Chansons pour l’incendie de Juan Gabriel Vásquez par Julie Werth

Chansons pour l’incendie, Juan Gabriel Vásquez, traduit de l’espagnol (Colombie) par Isabelle Gugnon, Seuil, 2021, 227 p. [Canciones para el incendio, Alfaguara, 2018]

« En réalité, il n’y a pas une histoire mais plusieurs, ou plutôt une histoire avec au moins plusieurs débuts bien qu’elle n’ait qu’une seule fin. Je me dois de tous les raconter, tous les débuts ou toutes les histoires, pour qu’aucun ne m’échappe, car chacun d’eux peut contenir la vérité, la timide vérité que je recherche parmi tous ces faits hors du commun. »

L’incipit de la dernière nouvelle, qui donne son titre au recueil, expose la poétique du livre et même de l’œuvre tout entière de Juan Gabriel Vásquez. L’écrivain et journaliste colombien reconnu pour ses romans n’a de cesse d’interroger les faits, de faire émerger des ténèbres et des doutes du passé, des éléments de compréhension du présent.
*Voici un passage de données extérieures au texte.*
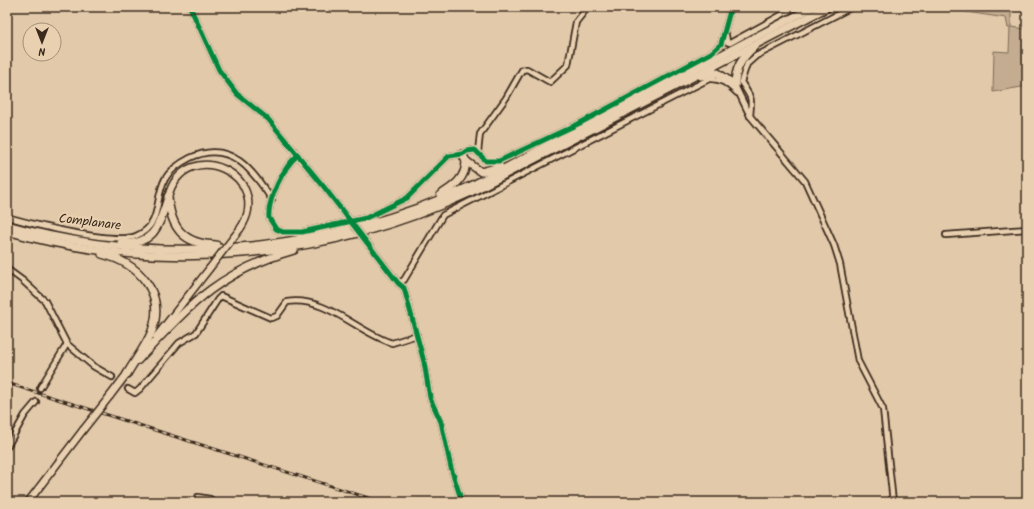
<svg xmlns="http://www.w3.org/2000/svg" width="1034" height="509" font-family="Kalam,sans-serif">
<rect width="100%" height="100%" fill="#e1c9aa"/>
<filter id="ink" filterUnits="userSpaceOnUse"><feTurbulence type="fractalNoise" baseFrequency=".025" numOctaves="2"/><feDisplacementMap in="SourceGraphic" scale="8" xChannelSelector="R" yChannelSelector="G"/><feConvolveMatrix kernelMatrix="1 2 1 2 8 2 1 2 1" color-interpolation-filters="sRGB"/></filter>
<g filter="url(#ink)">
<path fill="#c3ac90" stroke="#7f6b57" d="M966,7H1011V27L1027,29V86L993,92L994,51L1009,52L1010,28H1008L1006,18L966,12Z"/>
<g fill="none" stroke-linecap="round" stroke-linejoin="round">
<path stroke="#c0a98e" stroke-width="4.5" stroke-dasharray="4.5 2" stroke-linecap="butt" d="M112,377L128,389"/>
<g stroke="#3b2a1e" stroke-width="8">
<g id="minor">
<path d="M190,7L219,70L237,94L268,119L324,187"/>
<path d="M726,35L727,42L730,43L796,7"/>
<path d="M735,85L750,116L805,181L834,245L840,264L858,361L883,409L893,502"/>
<path d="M750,116C752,96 752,99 741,82L747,64L756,56L852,7"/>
<path d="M478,152L480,134L506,98L522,70L527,69L550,82L568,65L576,22L588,7"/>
<path d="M298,155C284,166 267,200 269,218L276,229L283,232H302L366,218L407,198L449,156L462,154L467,151L475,150L486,161H499L580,123L711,53L721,44L731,7"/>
<path d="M7,217C32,224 113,245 136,236C163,225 154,199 165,179C171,169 180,163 190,158C230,139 253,170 272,200"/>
<path d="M946,235L1027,229"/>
<path d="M385,266L398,283L404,288L424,362L430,398L441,422L451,468L462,502"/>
<path d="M7,269L22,280L45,301L67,344L93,366L112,377"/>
<path d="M398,283L404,280L443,215L709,79C721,78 728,84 737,93"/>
<path d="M40,388L67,344"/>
<path d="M128,389L135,393L140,389L179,343L196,333L218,299L221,296L271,318L277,316L287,302C327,296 358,333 392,343L417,335"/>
<path d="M7,447L25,415L36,402"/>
<path d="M198,497L210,499L214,502"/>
</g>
</g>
<g stroke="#3b2a1e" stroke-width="9">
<g id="secondary">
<path d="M168,197C185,133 276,176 240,229"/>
<path d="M156,337L209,269"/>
<path d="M110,396L129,371"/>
<path d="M28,502L83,430"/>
</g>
</g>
<g stroke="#3b2a1e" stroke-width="10">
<g id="trunk">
<path d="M701,76L718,73L735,85"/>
<path d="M735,85C735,68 742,58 754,47"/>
<path d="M462,154L466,161L481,172L500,167"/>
<path d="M440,195C454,187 466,178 466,161"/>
<path d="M168,197C171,228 183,244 216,245"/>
<path d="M7,225C160,268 327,253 471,186L813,7"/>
<path d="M7,231C159,275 328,259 471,192L828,7"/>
<path d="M121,243C154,245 158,227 167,201"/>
<path d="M102,254C138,263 166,292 152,331C146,346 135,360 127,374"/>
<path d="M138,360C190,305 218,272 294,250"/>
</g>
</g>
<use href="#minor" stroke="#e8d0b0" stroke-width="4.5"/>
<use href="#secondary" stroke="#e8d0b0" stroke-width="6"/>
<use href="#trunk" stroke="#e8d0b0" stroke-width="7"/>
<g stroke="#3b2a1e" stroke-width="3">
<path id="rail" d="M7,383L381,502"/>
</g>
<use href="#rail" stroke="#e8d0b0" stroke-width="1.5" stroke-dasharray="4.5" stroke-linecap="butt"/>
<g stroke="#3b2a1e" stroke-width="8" stroke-linecap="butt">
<path id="minor-bridge" d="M324,187L385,266"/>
</g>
<g stroke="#3b2a1e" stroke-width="9" stroke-linecap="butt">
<g id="secondary-bridge">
<path d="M209,269L240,229"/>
<path d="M83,430L110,396"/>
</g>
</g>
<use href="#minor-bridge" stroke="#e8d0b0" stroke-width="4.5"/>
<use href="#secondary-bridge" stroke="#e8d0b0" stroke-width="6"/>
<g stroke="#e8d0b0" stroke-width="8">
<g id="cycleway">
<path d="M190,7L219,70L237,94L268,119L324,187L398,283L404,288L424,362L430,398L441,422L451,468L462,502"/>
<path d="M298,155C284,166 267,200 269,218L276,229L283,232H302L366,218L407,198L449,156L462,154L467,151L475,150L486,161H499L580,123L711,53L721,44L731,7"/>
</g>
</g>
<use href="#cycleway" stroke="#00873e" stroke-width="5"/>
</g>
</g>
<g text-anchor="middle" stroke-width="4" stroke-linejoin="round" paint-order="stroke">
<g font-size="13" fill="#3b2a1e" stroke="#e8d0b0">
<text transform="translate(90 221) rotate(7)" y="5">Complanare</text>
</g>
</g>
<rect width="1034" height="509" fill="none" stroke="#e8d0b0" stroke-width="24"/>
<rect x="12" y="12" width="1010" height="485" fill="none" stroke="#3b2a1e" stroke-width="1.5" filter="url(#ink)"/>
<g transform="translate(42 42) rotate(180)"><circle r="19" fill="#e8d0b0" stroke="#a38e76"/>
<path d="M0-3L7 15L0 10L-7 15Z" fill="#3b2a1e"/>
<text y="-6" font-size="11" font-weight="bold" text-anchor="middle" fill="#3b2a1e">N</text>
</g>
</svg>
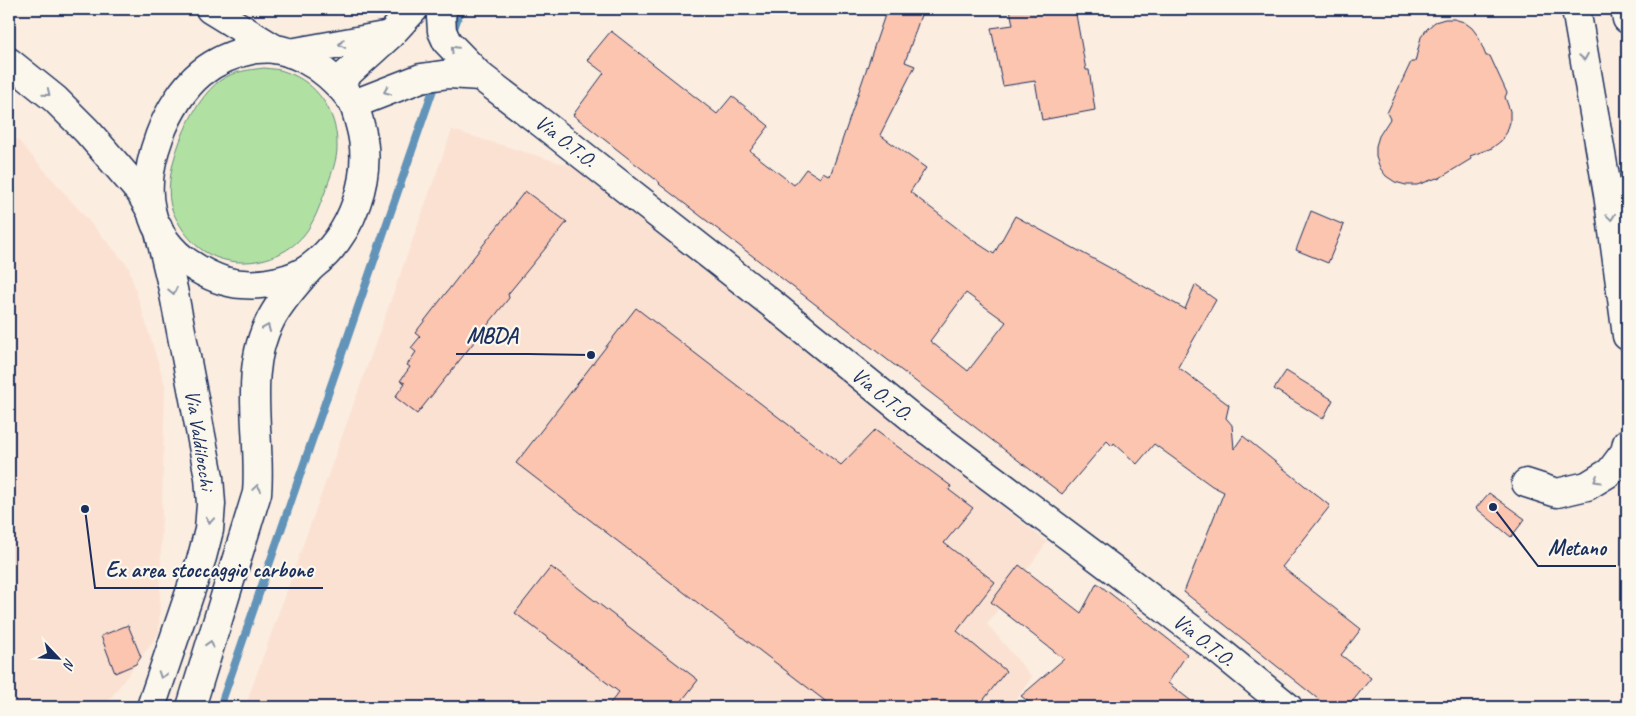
<svg xmlns="http://www.w3.org/2000/svg" width="1636" height="716" viewBox="0 0 1636 716" font-family="Caveat,sans-serif">
<style>
.built{fill:#fbe1d2}
.green{fill:#b0e1a2;stroke:#668880}
.lines{fill:none;stroke-linecap:round;stroke-linejoin:round}
.stream{stroke:#6293b8;stroke-width:8}
.building{fill:#fcc5b0;stroke:#1b2f5e;fill-rule:evenodd}
.tertiary-casing{stroke:#1b2f5e;stroke-width:31}
.secondary-casing{stroke:#1b2f5e;stroke-width:31}
.motorway-casing{stroke:#1b2f5e;stroke-width:31}
.tertiary{stroke:#fbf7ec;stroke-width:28}
.secondary{stroke:#fbf7ec;stroke-width:28}
.motorway{stroke:#fbf7ec;stroke-width:28}
.oneway{stroke:#8b93a5}
.labels{text-anchor:middle;dominant-baseline:central;stroke-width:4.5;stroke-linejoin:round;paint-order:stroke}
.street-label{font-size:21px;fill:#1b2f5e;stroke:#fbf7ec}
.leader{fill:none;stroke:#1b2f5e;stroke-width:2}
.callout-dot{fill:#1b2f5e;stroke:#fbf7ec;stroke-width:2}
.callout-label{font-size:22px;text-anchor:middle;font-weight:bold;fill:#1b2f5e;stroke:#fbf7ec;stroke-width:4.5;stroke-linejoin:round;paint-order:stroke}
</style>
<rect width="100%" height="100%" fill="#fbede0"/>
<filter id="ink" filterUnits="userSpaceOnUse"><feTurbulence type="fractalNoise" baseFrequency=".02" numOctaves="2"/><feDisplacementMap in="SourceGraphic" scale="10" xChannelSelector="R" yChannelSelector="G"/><feConvolveMatrix kernelMatrix="1 2 1 2 8 2 1 2 1" color-interpolation-filters="sRGB"/></filter>
<g filter="url(#ink)">
<g class="built">
<path d="M 452,130 L 574,167 L 1047,542 L 987,624 L 1032,677 L 1011,707 L 245,707 Z"/>
<path d="M 9,136 L 18,140 L 128,266 L 165,385 L 159,633 L 104,707 L 9,707 Z"/>
</g>
<path class="green" d="M 264,68 C 271,69 280,69 286,72 C 317,82 337,113 337,144 C 338,160 330,177 325,192 C 319,207 314,223 303,236 C 278,265 227,272 197,246 C 186,236 179,225 173,212 C 158,179 191,99 221,80 C 234,71 249,70 264,68 Z"/>
<g class="lines">
<g class="stream">
<path d="M 452,34 L 461,9"/>
<path d="M 220,707 L 436,81"/>
</g>
</g>
<g class="building">
<path d="M 887,9 L 923,9 L 905,62 L 915,66 L 880,135 L 926,168 L 910,192 L 974,241 L 994,254 L 1015,216 L 1185,309 L 1195,285 L 1216,300 L 1178,367 L 1229,405 L 1226,418 L 1232,425 L 1234,449 L 1243,436 L 1330,506 L 1282,567 L 1361,629 L 1341,655 L 1371,678 L 1348,707 L 1328,707 L 1184,592 L 1224,492 L 1212,486 L 1154,444 L 1137,464 L 1114,443 L 1112,446 L 1107,441 L 1062,494 L 659,184 L 660,183 L 573,115 L 604,73 L 587,60 L 611,31 L 717,114 L 732,96 L 769,126 L 750,151 L 794,185 L 806,169 L 820,178 L 823,172 L 830,176 ZM 966,293 L 1006,322 L 968,371 L 930,341 Z"/>
<path d="M 1010,9 L 1075,9 L 1086,70 L 1089,70 L 1095,110 L 1042,120 L 1035,81 L 1003,86 L 991,28 L 1013,25 Z"/>
<path d="M 1445,19 L 1454,19 L 1464,22 L 1472,28 L 1478,36 L 1486,56 L 1490,56 L 1507,93 L 1505,97 L 1510,111 L 1510,122 L 1507,132 L 1501,141 L 1492,148 L 1470,156 L 1471,159 L 1438,179 L 1437,178 L 1417,185 L 1406,185 L 1395,182 L 1386,176 L 1380,168 L 1376,157 L 1376,146 L 1379,136 L 1390,119 L 1387,113 L 1411,62 L 1415,62 L 1421,37 L 1427,29 L 1435,22 Z"/>
<path d="M 525,191 L 567,222 L 508,294 L 509,298 L 417,414 L 395,397 L 405,383 L 400,381 L 410,367 L 407,365 L 416,352 L 411,348 L 420,337 L 415,333 Z"/>
<path d="M 1311,211 L 1344,225 L 1328,263 L 1296,250 Z"/>
<path d="M 636,308 L 841,465 L 875,430 L 951,486 L 949,490 L 973,508 L 944,543 L 995,582 L 957,631 L 1006,671 L 978,707 L 833,707 L 516,463 Z"/>
<path d="M 1286,371 L 1333,400 L 1323,419 L 1274,389 Z"/>
<path d="M 1489,493 L 1525,519 L 1511,537 L 1476,508 Z"/>
<path d="M 1019,565 L 1081,613 L 1097,583 L 1187,654 L 1168,683 L 1199,707 L 1035,707 L 1021,696 L 1064,659 L 991,602 Z"/>
<path d="M 551,567 L 698,680 L 677,707 L 607,707 L 619,692 L 515,613 Z"/>
<path d="M 128,625 L 141,657 L 136,664 L 115,673 L 101,636 Z"/>
</g>
<g class="lines">
<defs>
<g id="tertiary">
<path d="M 441,16 L 442,31 L 447,42 L 480,76 L 543,124 L 772,304 L 917,422 L 1110,567 L 1207,641 L 1288,707"/>
<path d="M 354,104 L 421,78 L 449,74 L 480,76"/>
<path d="M 151,707 L 202,557 L 209,530 L 211,504 L 209,477 L 173,289 L 158,227"/>
<path d="M 191,707 L 257,493 C 262,436 242,372 271,319 C 281,300 296,284 310,268"/>
</g>
<g id="secondary">
<path d="M 210,9 L 275,49"/>
<path d="M 441,16 L 443,9"/>
<path d="M 255,49 C 261,49 268,48 274,49 C 293,51 314,63 328,75 C 337,83 347,92 353,103 C 356,109 358,118 360,125 C 374,175 353,235 311,267 C 293,280 264,286 242,284 C 224,283 205,274 190,264 C 172,253 155,231 151,210 C 141,167 167,101 201,73 C 217,60 235,53 255,49 Z"/>
<path d="M 290,53 L 390,35"/>
<path d="M 9,62 L 55,99 L 87,131 L 140,192 L 151,211"/>
<path d="M 337,83 L 390,35 L 414,9"/>
</g>
<g id="motorway">
<path d="M 1576,9 L 1608,194 L 1627,336"/>
<path d="M 1625,9 L 1627,19"/>
<path d="M 1526,483 L 1557,493 L 1587,486 L 1610,472 L 1625,452 L 1627,443"/>
</g>
</defs>
<use href="#tertiary" class="tertiary-casing"/>
<use href="#secondary" class="secondary-casing"/>
<use href="#motorway" class="motorway-casing"/>
<use href="#tertiary" class="tertiary"/>
<use href="#secondary" class="secondary"/>
<use href="#motorway" class="motorway"/>
</g>
<defs><path id="oneway-chevron" d="M-2-3.5L2.5 0L-2 3.5" fill="none" stroke-width="1.6" stroke-linecap="round" stroke-linejoin="round" transform="scale(1.25)"/></defs>
<g class="oneway">
<use href="#oneway-chevron" transform="translate(342 44) rotate(170)"/>
<use href="#oneway-chevron" transform="translate(454 49) rotate(-134)"/>
<use href="#oneway-chevron" transform="translate(1584 57) rotate(81)"/>
<use href="#oneway-chevron" transform="translate(387 91) rotate(158)"/>
<use href="#oneway-chevron" transform="translate(47 93) rotate(39)"/>
<use href="#oneway-chevron" transform="translate(1611 217) rotate(82)"/>
<use href="#oneway-chevron" transform="translate(173 291) rotate(78)"/>
<use href="#oneway-chevron" transform="translate(267 328) rotate(-67)"/>
<use href="#oneway-chevron" transform="translate(1597 480) rotate(150)"/>
<use href="#oneway-chevron" transform="translate(257 488) rotate(-82)"/>
<use href="#oneway-chevron" transform="translate(210 520) rotate(94)"/>
<use href="#oneway-chevron" transform="translate(210 644) rotate(-73)"/>
<use href="#oneway-chevron" transform="translate(162 675) rotate(109)"/>
</g>
</g>
<g class="labels">
<g class="street-label">
<text transform="translate(566 141) rotate(38)">Via O.T.O.</text>
<text transform="translate(882 394) rotate(39)">Via O.T.O.</text>
<text transform="translate(200 440) rotate(81)">Via Valdilocchi</text>
<text transform="translate(1204 640) rotate(38)">Via O.T.O.</text>
</g>
</g>
<path class="leader" d="M591 355L528 354H456M1493 507L1538 566H1616M85 509L95 588H323"/>
<g class="callout-dot">
<circle cx="591" cy="355" r="5"/>
<circle cx="1493" cy="507" r="5"/>
<circle cx="85" cy="509" r="5"/>
</g>
<g class="callout-label">
<text x="492" y="343">MBDA</text>
<text x="1577" y="555">Metano</text>
<text x="209" y="577">Ex area stoccaggio carbone</text>
</g>
<rect width="1636" height="716" fill="none" stroke="#fbf7ec" stroke-width="30"/>
<rect x="15" y="15" width="1606" height="686" fill="none" stroke="#1b2f5e" stroke-width="2" filter="url(#ink)"/>
<g transform="translate(58 658) rotate(115)" stroke="#fbf7ec" stroke-width="4" paint-order="stroke">
<path d="M0-4L9 19L0 12L-9 19Z" fill="#1b2f5e"/>
<text y="-8" font-size="14" font-weight="bold" text-anchor="middle" fill="#1b2f5e">N</text>
</g>
</svg>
L’acte d’écriture permet de remplir le vide, l’endroit caché de l’histoire des personnages et de la grande Histoire.

C’est à travers la forme courte de la nouvelle et non plus du roman que l’auteur met en scène des personnages qui racontent ou reçoivent des témoignages marqués par les fantômes du passé. Beaucoup ont un souvenir à partager, d’autres un secret à révéler, certains sont prompts à falsifier la réalité comme le général déserteur dans « Les grenouilles » ou l’ancien pilote américain dans « Les mauvaises nouvelles ».

Comment s’arranger avec la réalité ? Comment comprendre ce que la violence passée produit à l’intérieur de nous-mêmes et de nos relations familiales ou amicales ? Dans ce recueil de neuf nouvelles, c’est l’effet de la violence et de la disparition sur les émotions et sur la moralité des personnages qui est analysé : le terrible accident de Yolanda dont les conséquences sont visibles vingt ans plus tard dans « Sur la berge », le chagrin d’un père après la mort de son fils lors de son service militaire dans « Le double », les combats de rue sanglants et ritualisés d’une bande d’adolescents afin d’exorciser le décès brutal de leurs parents dans « Les garçons ». En cela, nous retrouvons la signature de l’auteur mais le format du récit court lui permet de se concentrer sur le basculement, le moment précis qui fait changer le cours de la vie. En héritier revendiqué de Tchekhov et d’Alice Munro, Vásquez s’intéresse moins à l’effet de révélation qu’à l’exploration des états d’âme et des émotions, même les plus infimes.

La dernière nouvelle est un écho à la recherche historique et romancée menée par l’auteur dans Le corps des ruines[1] sur deux assassinats qui ont marqué l’histoire politique et sociale de la Colombie, celui du général Rafael Uribe Uribe en 1914 et celui de Jorge Eliécer Gaitán en 1948, qui ont plongé le pays dans des cycles de grande violence. Ces deux évènements relatés ici résonnent avec l’histoire d’une famille sur plusieurs décennies. Le dernier personnage à en subir les conséquences, Aurelia de León, incarne cette violence sans cesse renouvelée, héritée de génération en génération, et à laquelle il est difficile d’échapper.

Juan Gabriel Vásquez s’inscrit grâce à ce recueil dans le panorama de l’art de la nouvelle particulièrement revivifié en Amérique latine ces dernières années, aux côtés de Samanta Schewblin, Mariana Enríquez ou Guadalupe Nettel.

Julie Werth


[1] L’œuvre de Juan Gabriel Vásquez est publiée aux éditions du Seuil.